Why is this happening now?

There are several possible reasons. One unsurprising answer from a law professor is “the law.” In 2007, the Supreme Court held in Massachusetts v. EPA that carbon dioxide, the primary greenhouse gas, could be regulated under the Clean Air Act. Like knocking down the first domino in a long line, that ruling created the authority for the EPA to act; that authority triggered the EPA regulatory development process; and that process finally led to the Clean Power Plan. Another answer is presidential priority. President Obama has been giving a series of speeches highlighting his belief that climate policy needs immediate action, stating on Monday that we are the first generation to experience the effects of climate change and the last to be able to do something about it. A third reason is international. This fall, the United Nations will convene a major climate conference in Paris. These conferences are the venue for international climate agreements. It’s reasonable to suspect that federal officials believe this new regulation will give the United States leverage in negotiating with other countries.

Do you anticipate legal challenges?

Absolutely! Several states and coal companies already tried to sue the EPA over this very plan when it was announced just as a draft. Since a court generally won’t rule on draft proposals, only final agency decisions, the suit was dismissed. That all changes with the final rule announcement, and I wouldn’t be at all surprised to learn that a new lawsuit has already been filed.

Would you expect the Supreme Court to rule on the plan?

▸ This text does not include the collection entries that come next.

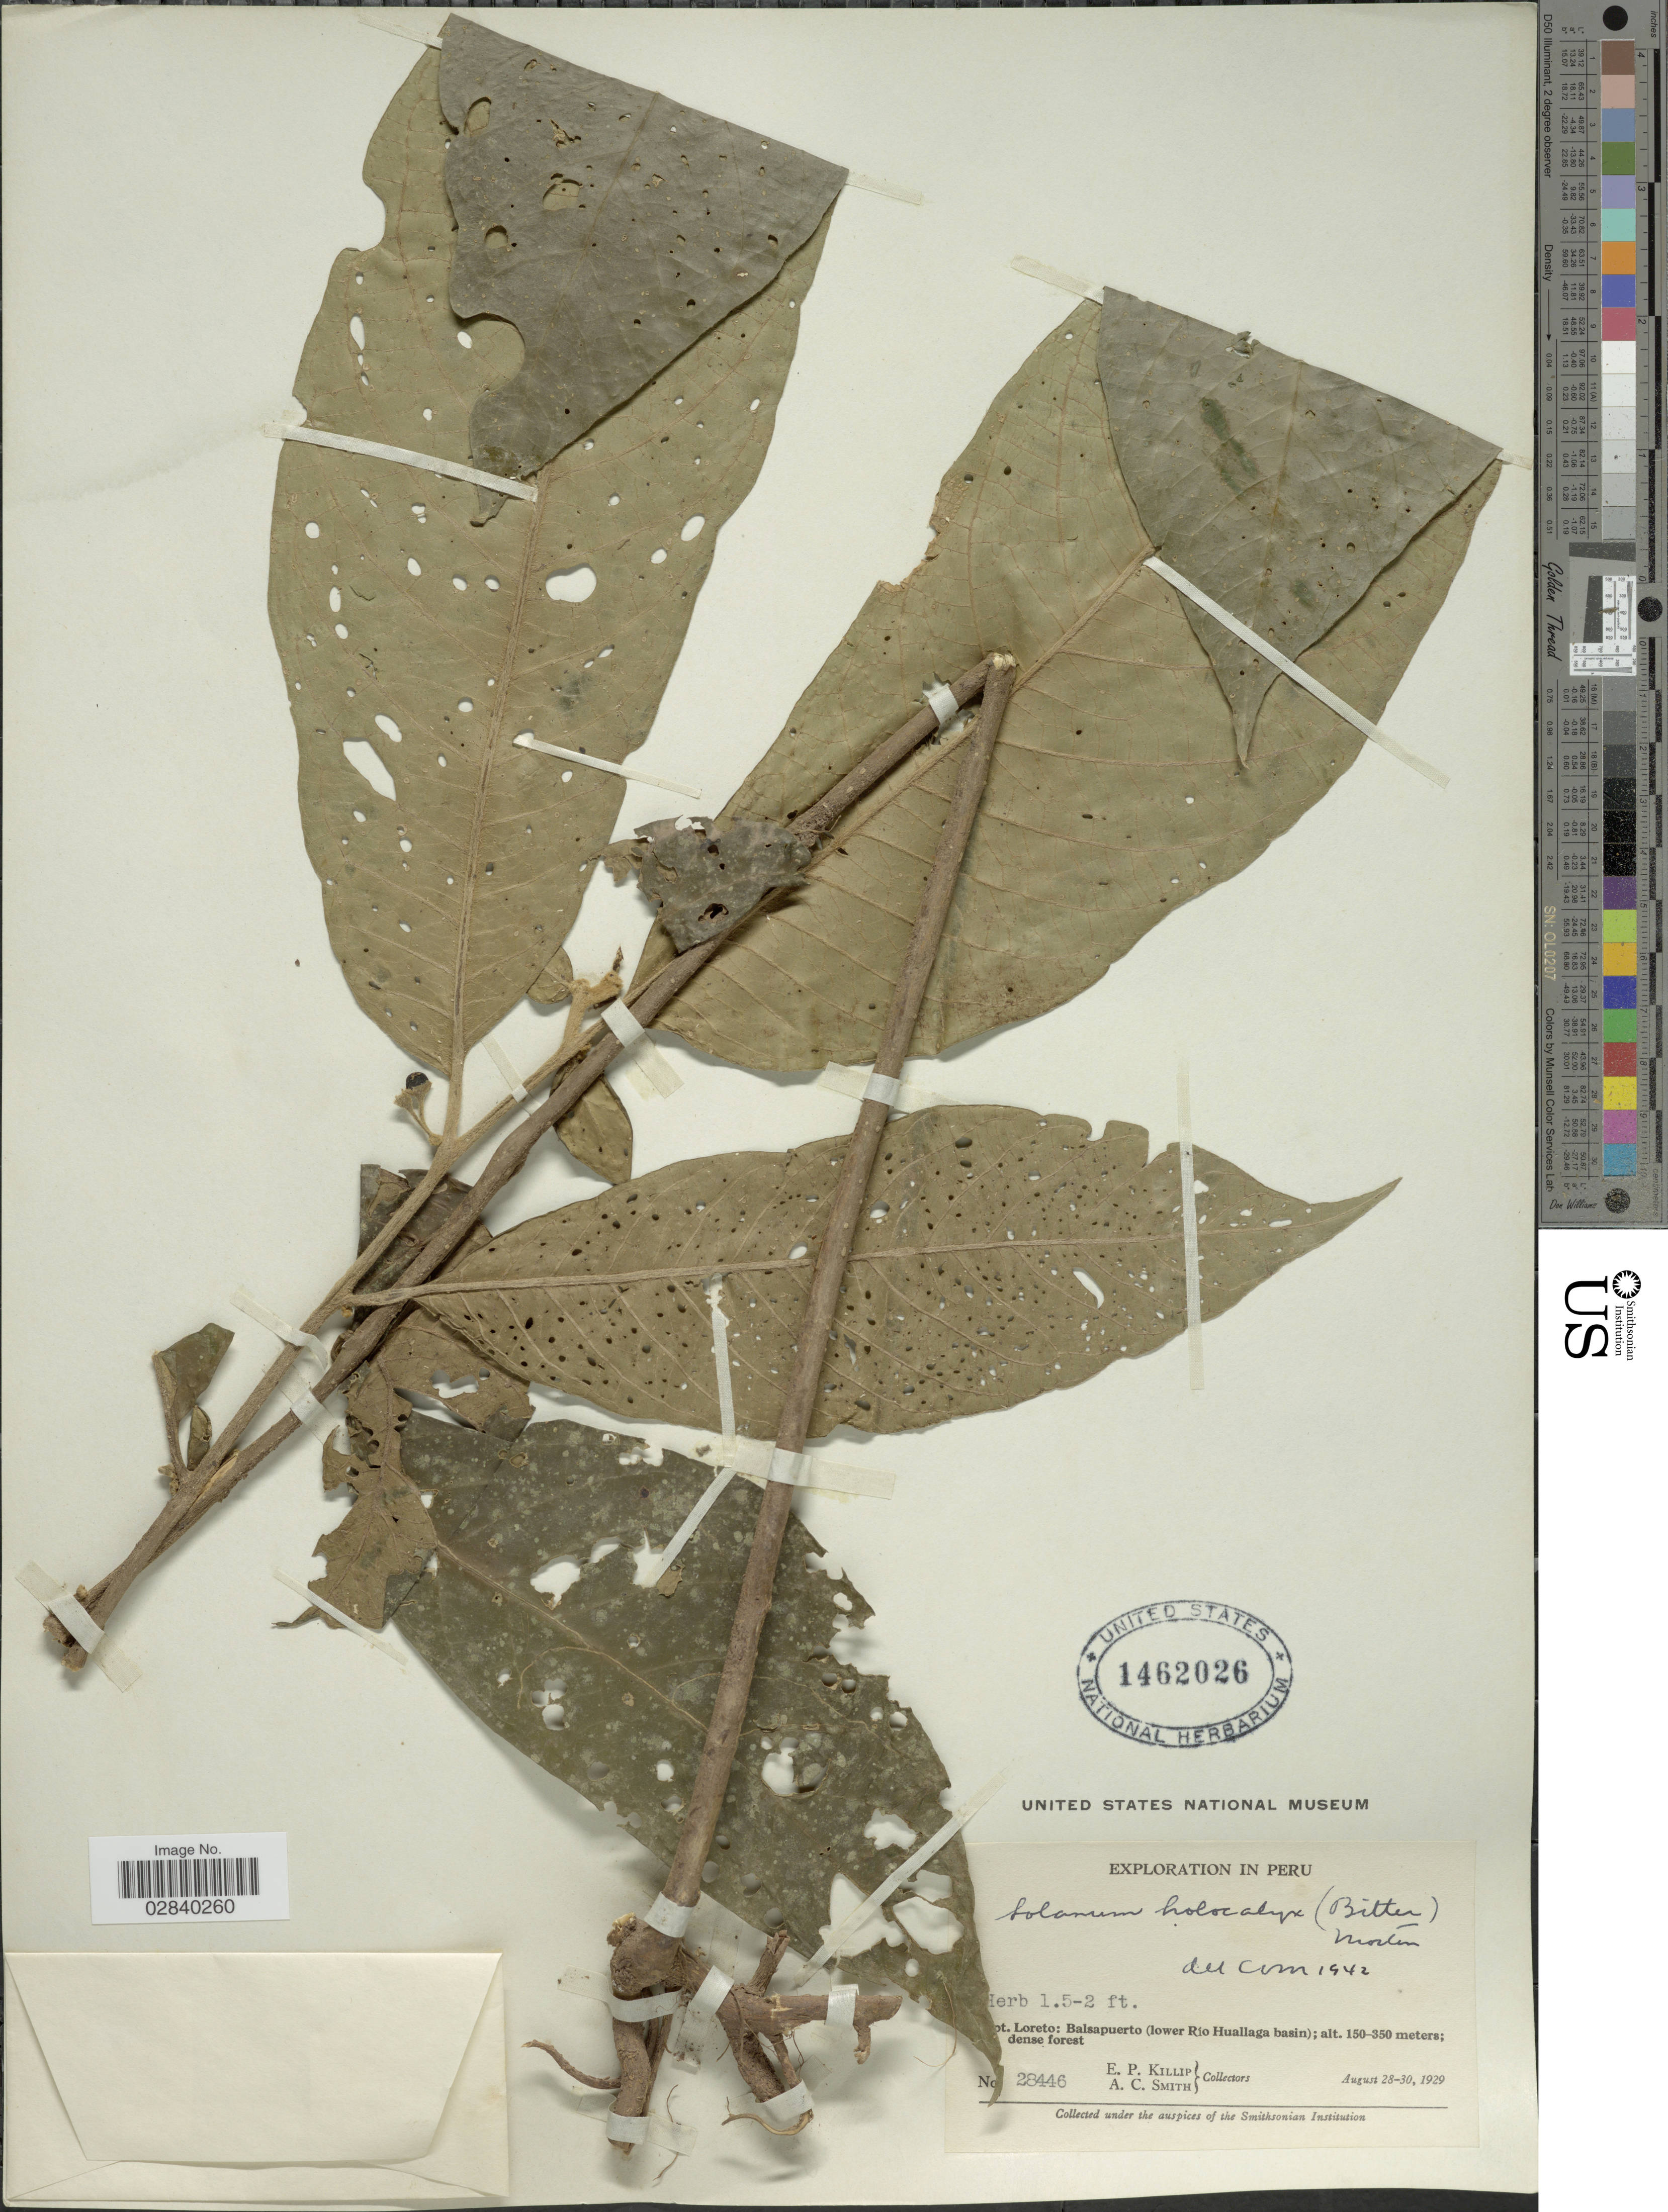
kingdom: Plantae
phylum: Tracheophyta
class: Magnoliopsida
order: Solanales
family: Solanaceae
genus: Lycianthes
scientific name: Lycianthes holocalyx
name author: Bitter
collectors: E. P. Killip & A. C. Smith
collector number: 28446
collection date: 1929-08-28/1929-08-30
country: Peru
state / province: Loreto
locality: Dept. Loreto: Balsapuerto (lower Río Huallaga basin).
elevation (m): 150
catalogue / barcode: US 1462026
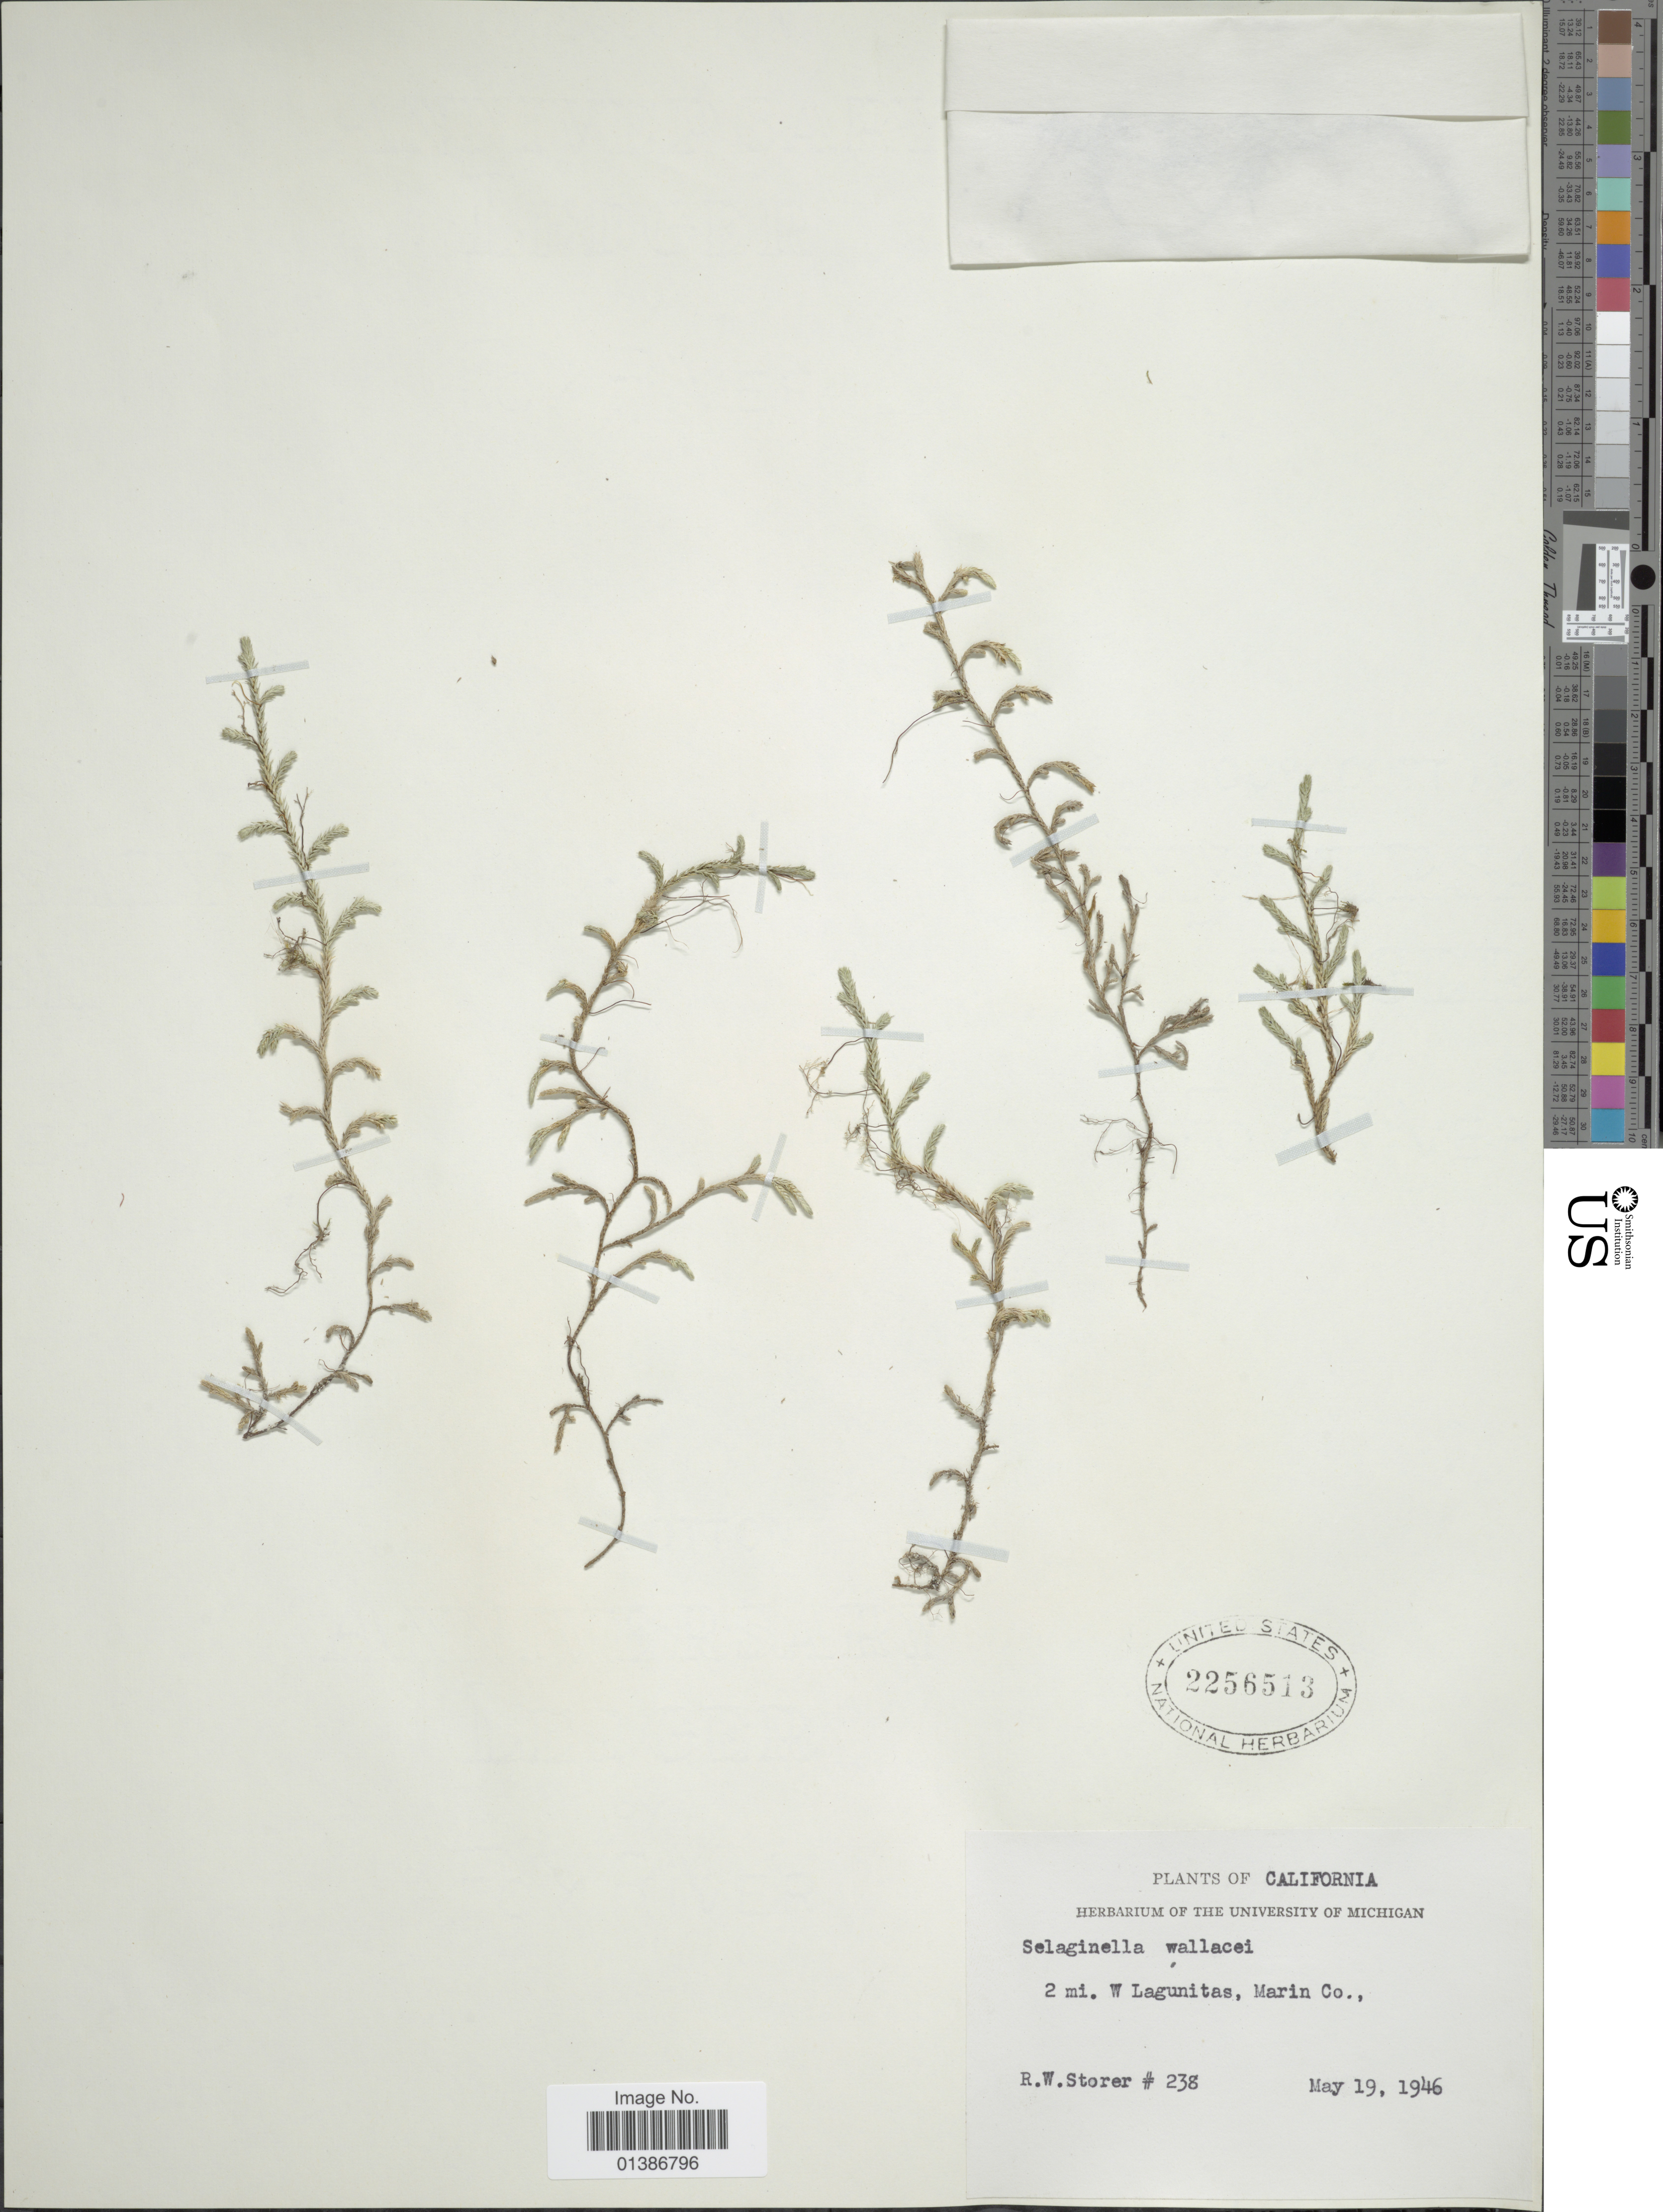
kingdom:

It’s too early to tell. The Supreme Court, unlike a regular trial court, does not hear every case it receives. It tends to hear those cases where other courts reach different conclusions in similar cases or where cases present important legal or national issues. However, the court has been active in hearing cases challenging EPA’s emissions rules, including two recent cases where the court struck down or limited EPA’s emissions programs in other areas. Given the court’s interest, I wouldn’t be surprised to find the plan in front of the court someday, depending on how any lower rulings develop.

What does this all mean for Connecticut?

All states will be affected, but since Connecticut receives almost half its electricity from nuclear power, which does not generate carbon dioxide, and since we are already part of the Regional Greenhouse Gas Initiative, a multi-state partnership that has capped our carbon growth, Connecticut is probably better prepared than most states for this new plan.